Sunday, May 17, 2020

LOCKDOWN CASTELLDEFELS - DAY 63 – Sunday, 17th May




Today is, apparently, the last day of the daily ritual of applauding the front line workers at 8pm.  Is this a significant moment?  Why are we stopping?  The virus is still killing and infecting and, while the numbers are decreasing, there is no real end in sight for Covid-19 in Spain.

     I can understand the need for progress and also the need to give confidence and assurance to a population that is truly fed up with the lockdown.  But, and it’s a big but, the virus is not confined by borders or political pronouncements.  Reactions to the virus can be spun, but the reality of infection and death transcend spin – as I fear we will discover in a couple of weeks time when the full effects of the loosening of the restrictions become clear.

     As the weather gets steadily warmer people are becoming more relaxed about the dangers of the virus.  Youngsters are acting as if they are immune and the very young, usually with their parents, are rarely masked.  I think that there is a real problem with the basic knowledge of transmission.  There was a very revealing piece of film where a group of people went to a buffet with one of the group having a small amount of colourless fluorescent paint cupped in his hand.  The group had their meal and then they were checked with a UV light to see how many had evidence of the paint.  It was everywhere: hands, faces, tables, glasses, clothes, everywhere!  If kids are asymptomatic you cannot expect them to behave in a way that is going to limit infection.  And without testing we are running on a prayer anyway.

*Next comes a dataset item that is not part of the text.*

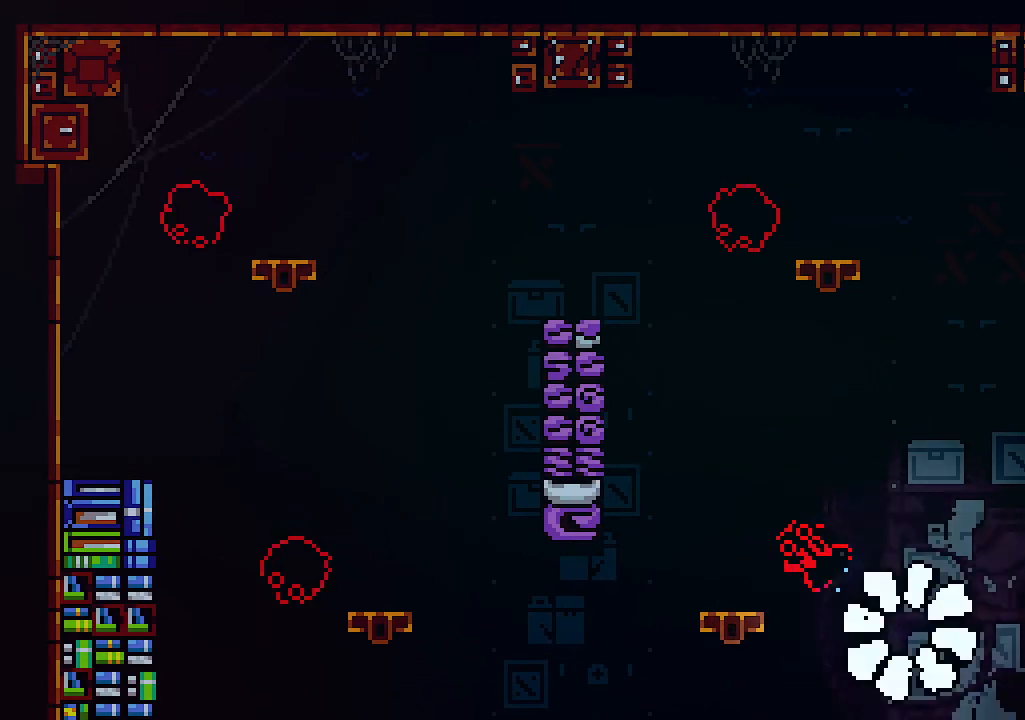
{"keys": [], "events": []}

I took my part in the last 8pm clap for the front line workers.  It may be my sentimentality, but I thought that there were more of us this evening than usual.  I wonder if our little neighbourhood will take any notice of the ‘last’ element of the clap and just go on doing it regardless.  After all, the thanks are still due because the situation is still there.  And even if we didn’t have the bloody Covid-19, health workers are worth applauding anyway!



Tomorrow is the penultimate video lesson of the Catalan course that has been interrupted by the virus.  I cannot, with the best will in the world, say that the lessons have been a success and I think that most learners and teachers have written off the rest of this year.  As our little school is for adult education I think that many of the ‘students’ are apprehensive about social distancing and they have written off the year already.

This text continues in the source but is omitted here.